A day-in day-out style—which was good enough for Diana Vreeland, Steve Jobs, and Queen Elizabeth—has multiple advantages. There’s less to think about first thing in the morning, so you can get down to business ASAP. And when you make a commitment to a family of staples that you know work for you, you’re less likely to buy pieces that you’ll end up regretting. We asked three #TeamTory members with major personal style to walk us through their work uniforms.
Suki Wong, V.P. Design, Special Projects
I’m not the girlie type. Florals and overly pretty things have never been my style–I’m more into military-style pieces. My wardrobe has lots and lots of tan and khaki, and patterns. I’d wear the Reversible Trench with the Twill Floral Safari Shirt, which I like because it has a tomboy cut. And jeans. Jeans are my friends!
When I first started working in fashion I used to go all out for the office uniform as in pretty out there dresses, sky high heels and chandelier earrings…which resulted in some pain, frustrating mornings not knowing what to wear and a bit of personal debt…but at least I made a statement.

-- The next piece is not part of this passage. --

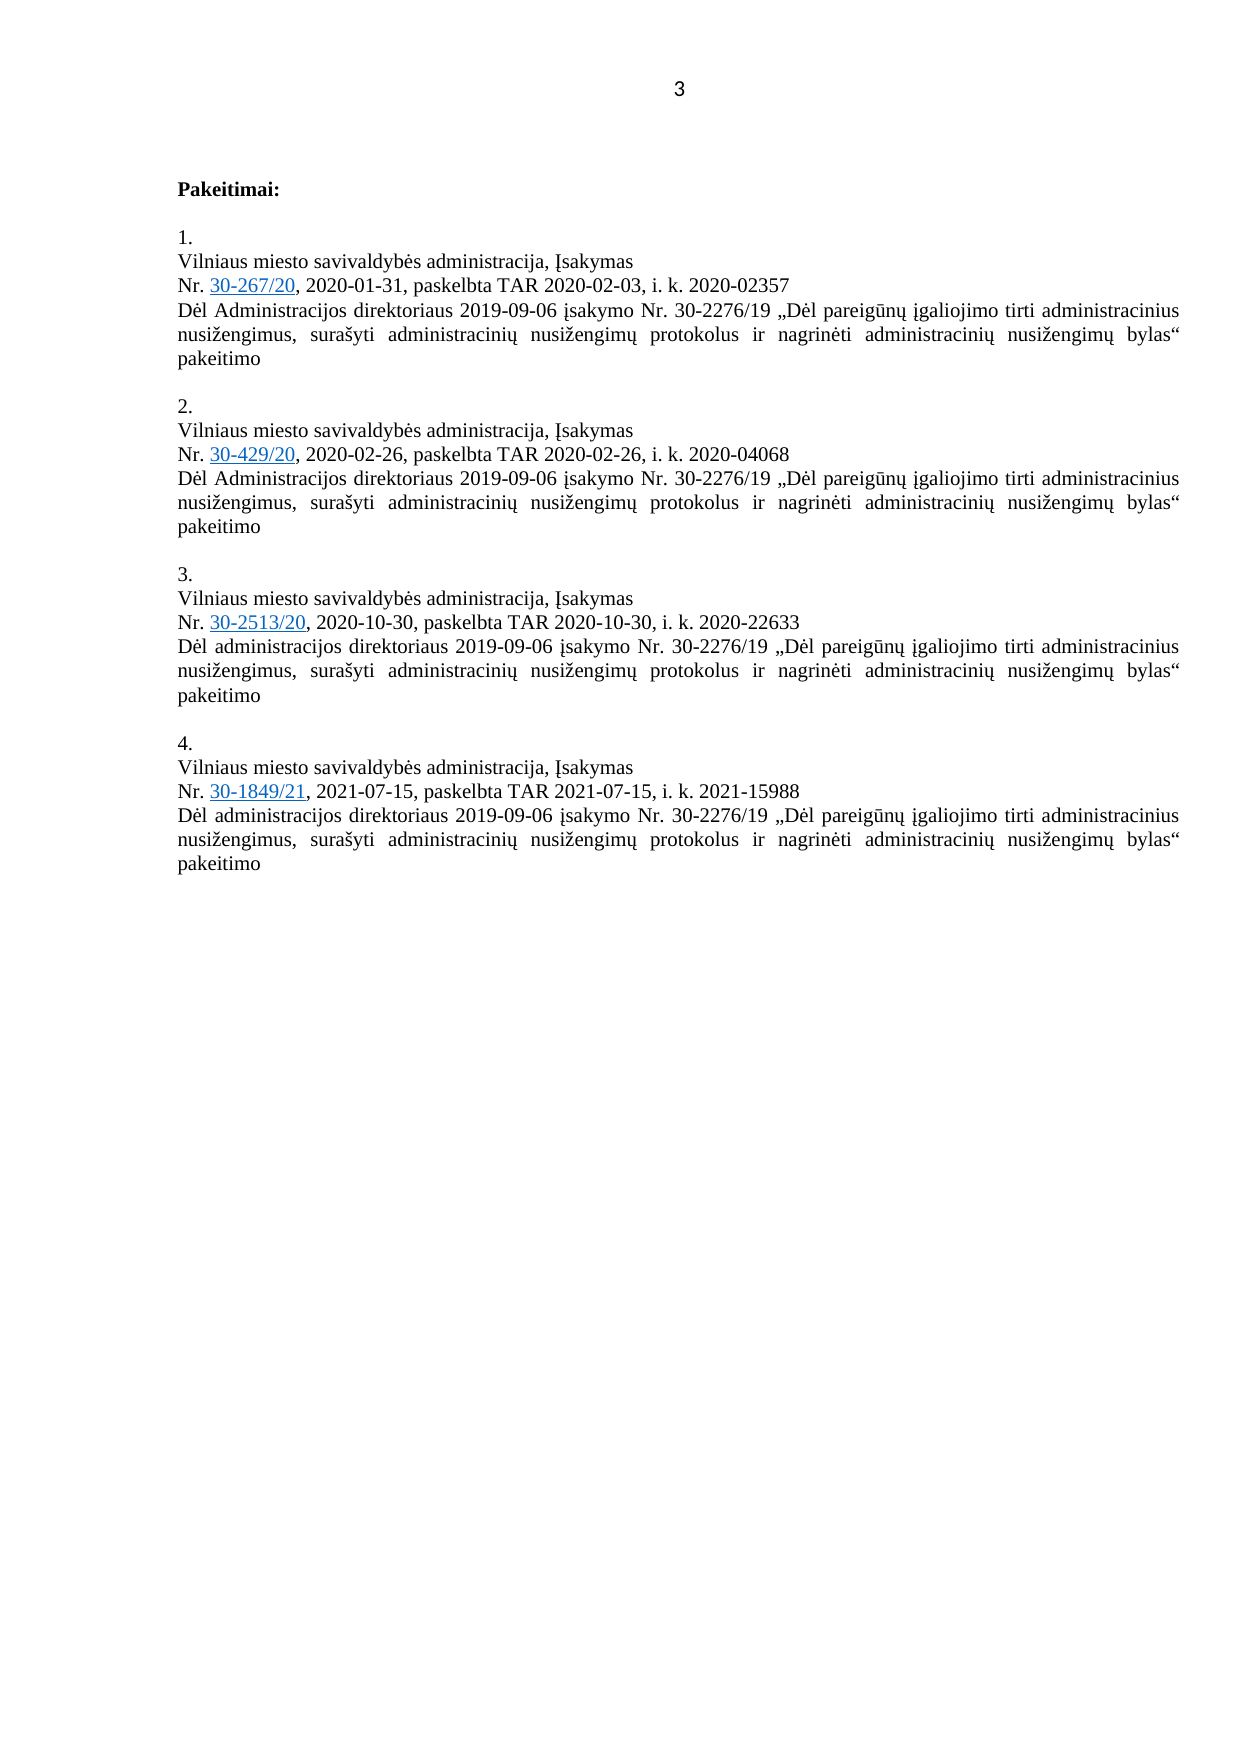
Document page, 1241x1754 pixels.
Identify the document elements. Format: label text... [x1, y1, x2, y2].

These days I learned to prioritize comfort over statement-making, but I still like to mix some of the fun iconic pieces to make it my own. For the days with big meetings, events or even just when my mood is high – I enjoy trying out the statement blouses, day dresses and color popping shoes. For SS20 I’m very excited about the printed bow blouses and Tory Charm Ballet Flats in bright red.
I don’t strictly follow this uniform — rules were meant to be broken — but my defaults are: monochromatic or tonal dressing, classic stripes, pants and almost always flat shoes. I want to be someone who wears heels, but I’m just not! My favorite colors are practically non-colors: navy, white, gray. If it’s in the form of a turtleneck or blazer, even better.